Richard Fraser, Chief Executive Officer of Frenkel Topping said:

"I am delighted that new and existing shareholders have once again supported Frenkel Topping on its ambition of becoming the market leader in the PI & Clin Neg space. The net proceeds of the Placing allows us to continue consolidating the heavily fragmented professional service firms marketplace.

The Board looks forward to building on the momentum gathered since our last fundraise in July 2020 and are already well progressed on a number of potential opportunities. In addition, our investment internally, particularly on IT infrastructure will allows us to capture further margin on existing acquisitions and more easily integrate future M&A."

 

For further information:   

Frenkel Topping Group plc

www.frenkeltoppinggroup.co.uk

Richard Fraser, Chief Executive Officer

Tel: 0161 886 8000

 

 


finnCap Ltd

Tel: 020 7220 0500

Carl Holmes/James Thompson/Milesh Hindocha (Corporate Finance)

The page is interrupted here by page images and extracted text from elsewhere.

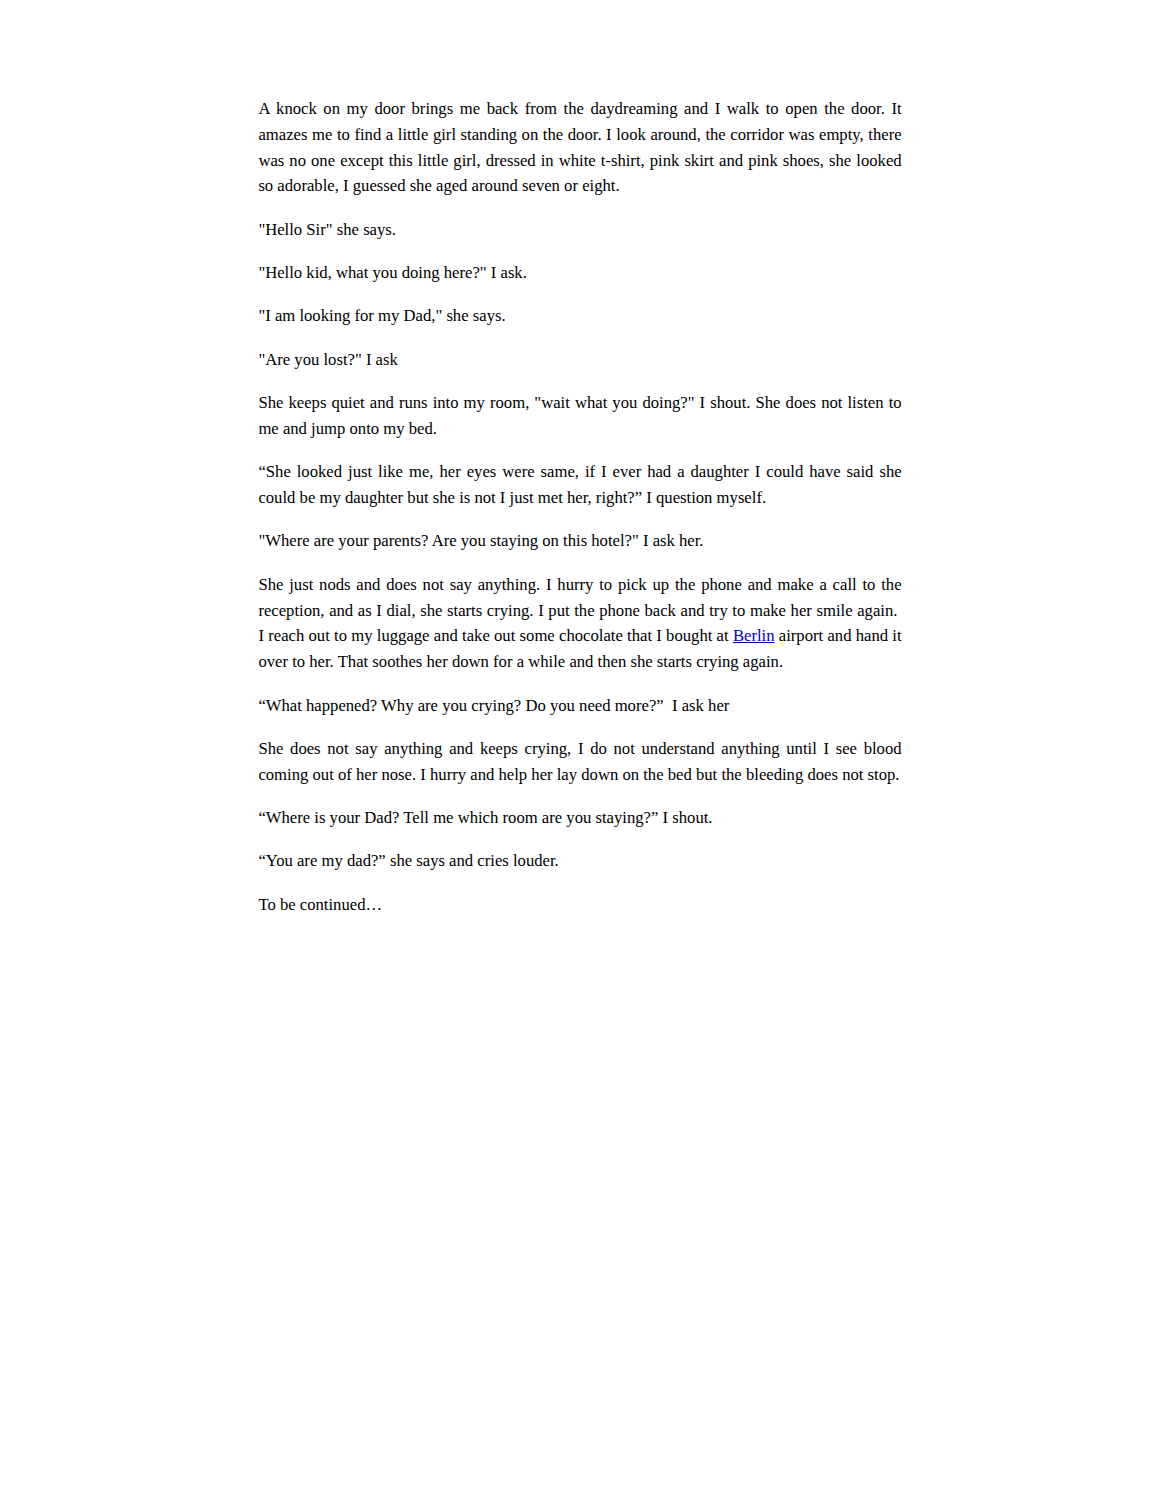A knock on my door brings me back from the daydreaming and I walk to open the door. It amazes me to find a little girl standing on the door. I look around, the corridor was empty, there was no one except this little girl, dressed in white t-shirt, pink skirt and pink shoes, she looked so adorable, I guessed she aged around seven or eight.
"Hello Sir" she says.
"Hello kid, what you doing here?" I ask.
"I am looking for my Dad," she says.
"Are you lost?" I ask
She keeps quiet and runs into my room, "wait what you doing?" I shout. She does not listen to me and jump onto my bed.
“She looked just like me, her eyes were same, if I ever had a daughter I could have said she could be my daughter but she is not I just met her, right?” I question myself.
"Where are your parents? Are you staying on this hotel?" I ask her.
She just nods and does not say anything. I hurry to pick up the phone and make a call to the reception, and as I dial, she starts crying. I put the phone back and try to make her smile again. I reach out to my luggage and take out some chocolate that I bought at Berlin airport and hand it over to her. That soothes her down for a while and then she starts crying again.
“What happened? Why are you crying? Do you need more?” I ask her
She does not say anything and keeps crying, I do not understand anything until I see blood coming out of her nose. I hurry and help her lay down on the bed but the bleeding does not stop.
“Where is your Dad? Tell me which room are you staying?” I shout.
“You are my dad?” she says and cries louder.
To be continued…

Tim Redfern / Richard Chambers (ECM)


 

Additional Information

 

EXPECTED TIMETABLE OF PRINCIPAL EVENTS

 

 


2022

 

Announcement of the Bookbuild

2.45 p.m. on 5 July 2022

Placing Results Announcement

7.00 a.m. on 6 July 2022

Publication of the Circular

6 July 2022

Admission and commencement of dealings in the First Placing Shares

8.00 a.m. on 11 July 2022

Expected date for CREST accounts to be credited in respect of the First Placing Shares

As soon as possible after admission on 11 July 2022

Where applicable, expected date for dispatch of share certificates in respect of the First Placing Shares

By 15 July 2022

Latest time and date for receipt of Forms of Proxy for the General Meeting*

11.00 a.m. on 27 July 2022

General Meeting*

11.00 a.m. on 29 July 2022

Admission and commencement of dealings in the Second Placing Shares

8.00 a.m. on 1 August 2022

Expected date for CREST accounts to be credited in respect of the Second Placing Shares

As soon as possible after admission on 1 August 2022

Where applicable, expected date for dispatch of share certificates in respect of the Second Placing Shares

By 5 August 2022

 

 

Notes

 

1.     Some of the times and dates above are indicative only and it any of the details contained in the timetable above should change, the revised times and dates will be notified to Shareholders by means of an announcement through a Regulatory Information Service.

 

2.     All of the above times refer to London time unless otherwise stated

 

3.     Events listed in the above timetable following the General Meeting are conditional on the passing of the Resolutions at the General Meeting.

 

* Assuming the Circular is posted on 6 July 2022.